細胞密度計算方法 由不知情臨床資料的病理醫(yī)生讀片，隨機選取16個高倍視野，計算每個視野內(nèi)的細胞數(shù)，總和為細胞密度(個/mm2)。根據(jù)細胞密度的中位數(shù)來判定高密度和低密度組。

觀察內(nèi)容 首先比較各組之間臨床資料和CD20+，CD4，CD8，CD68 細胞密度以及 HLA-DR 表達的差別，以及不同時期排斥反應(yīng)臨床特征和各種細胞密度分布特點。然后對所有入選患者根據(jù)CD20+細胞密度分為高密度組和低密度組，比較兩組之間CD68，CD4，CD8細胞密度以及HLA-DR表達的差別和移植腎存活率有無差別。再對兩周后發(fā)生的急性細胞性排斥反應(yīng)受者根據(jù)CD20+細胞密度分為高密度組和低密度組，比較兩組之間的移植腎存活率。

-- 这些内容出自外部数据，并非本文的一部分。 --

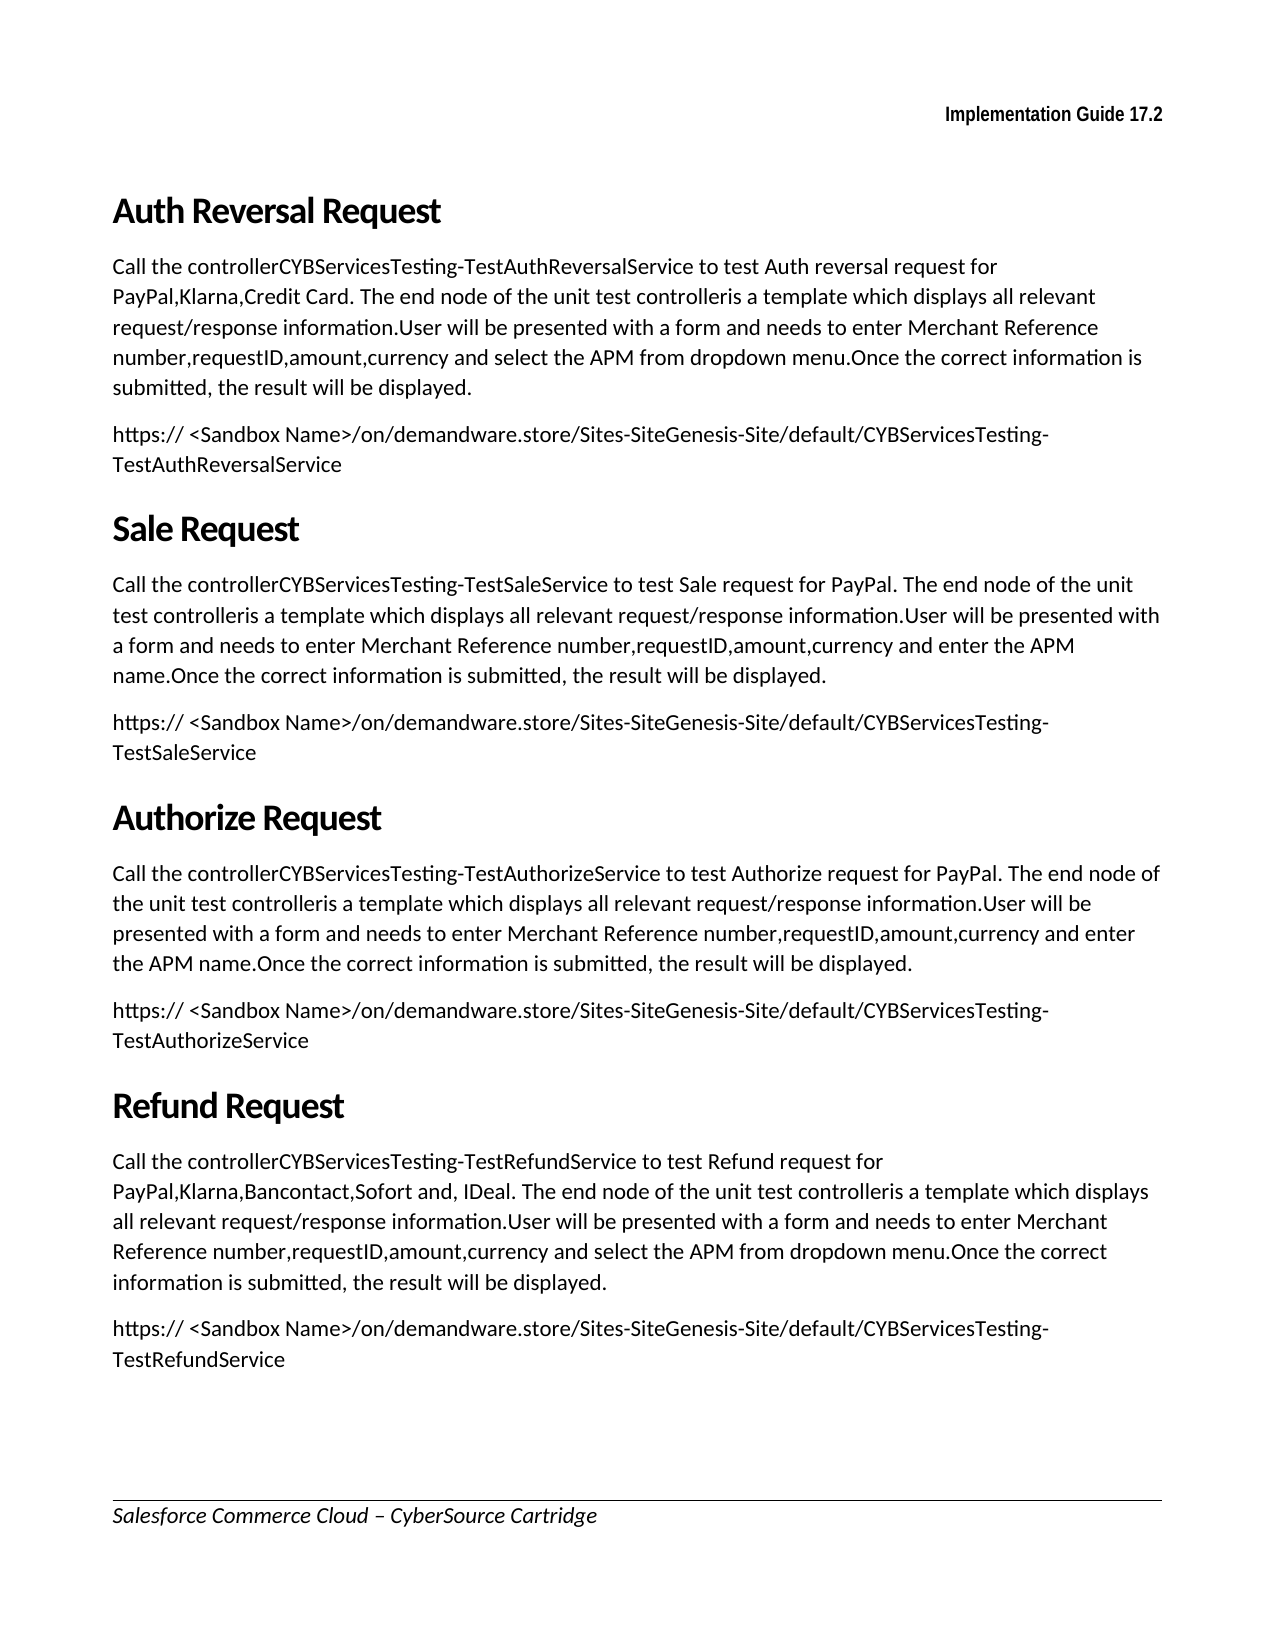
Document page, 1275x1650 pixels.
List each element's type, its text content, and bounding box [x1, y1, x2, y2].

text https:// <Sandbox Name>/on/demandware.store/Sites-SiteGenesis-Site/default/CYBServicesTesting-TestAuthReversalService [112, 420, 1162, 478]
text https:// <Sandbox Name>/on/demandware.store/Sites-SiteGenesis-Site/default/CYBServicesTesting-TestAuthorizeService [112, 996, 1162, 1054]
subtitle Sale Request [112, 505, 1162, 551]
text Call the controllerCYBServicesTesting-TestSaleService to test Sale request for PayPal. The end node of the unit test controlleris a template which displays all relevant request/response information.User will be presented with a form and needs to enter Merchant Reference number,requestID,amount,currency and enter the APM name.Once the correct information is submitted, the result will be displayed. [112, 571, 1162, 689]
text https:// <Sandbox Name>/on/demandware.store/Sites-SiteGenesis-Site/default/CYBServicesTesting-TestSaleService [112, 708, 1162, 766]
subtitle Authorize Request [112, 793, 1162, 839]
text Call the controllerCYBServicesTesting-TestAuthReversalService to test Auth reversal request for PayPal,Klarna,Credit Card. The end node of the unit test controlleris a template which displays all relevant request/response information.User will be presented with a form and needs to enter Merchant Reference number,requestID,amount,currency and select the APM from dropdown menu.Once the correct information is submitted, the result will be displayed. [112, 252, 1162, 401]
subtitle Refund Request [112, 1082, 1162, 1127]
text Call the controllerCYBServicesTesting-TestAuthorizeService to test Authorize request for PayPal. The end node of the unit test controlleris a template which displays all relevant request/response information.User will be presented with a form and needs to enter Merchant Reference number,requestID,amount,currency and enter the APM name.Once the correct information is submitted, the result will be displayed. [112, 859, 1162, 977]
text https:// <Sandbox Name>/on/demandware.store/Sites-SiteGenesis-Site/default/CYBServicesTesting-TestRefundService [112, 1314, 1162, 1373]
subtitle Auth Reversal Request [112, 187, 1162, 233]
text Call the controllerCYBServicesTesting-TestRefundService to test Refund request for PayPal,Klarna,Bancontact,Sofort and, IDeal. The end node of the unit test controlleris a template which displays all relevant request/response information.User will be presented with a form and needs to enter Merchant Reference number,requestID,amount,currency and select the APM from dropdown menu.Once the correct information is submitted, the result will be displayed. [112, 1147, 1162, 1296]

統(tǒng)計學(xué)分析 采用SPSS13.0統(tǒng)計軟件進行數(shù)據(jù)分析，所有計數(shù)資料用均數(shù)±標準差表示，三組之間率的差別應(yīng)用Fisher’s精確概率計算，兩組間一致性比較應(yīng)用方差分析。生存分析運用Kaplan-Meier生存分析法和Log-Rank方法。P＜0.05為差異有統(tǒng)計學(xué)意義。

結(jié) 果

一般情況 三組患者性別比、供者類型，術(shù)前群體反應(yīng)性抗體水平、SCr、冷熱缺血時間和Banff病理分級之間差別無統(tǒng)計學(xué)意義(表1)，但極早期組耐激素比例和移植腎丟失率均低于早期和晚期組。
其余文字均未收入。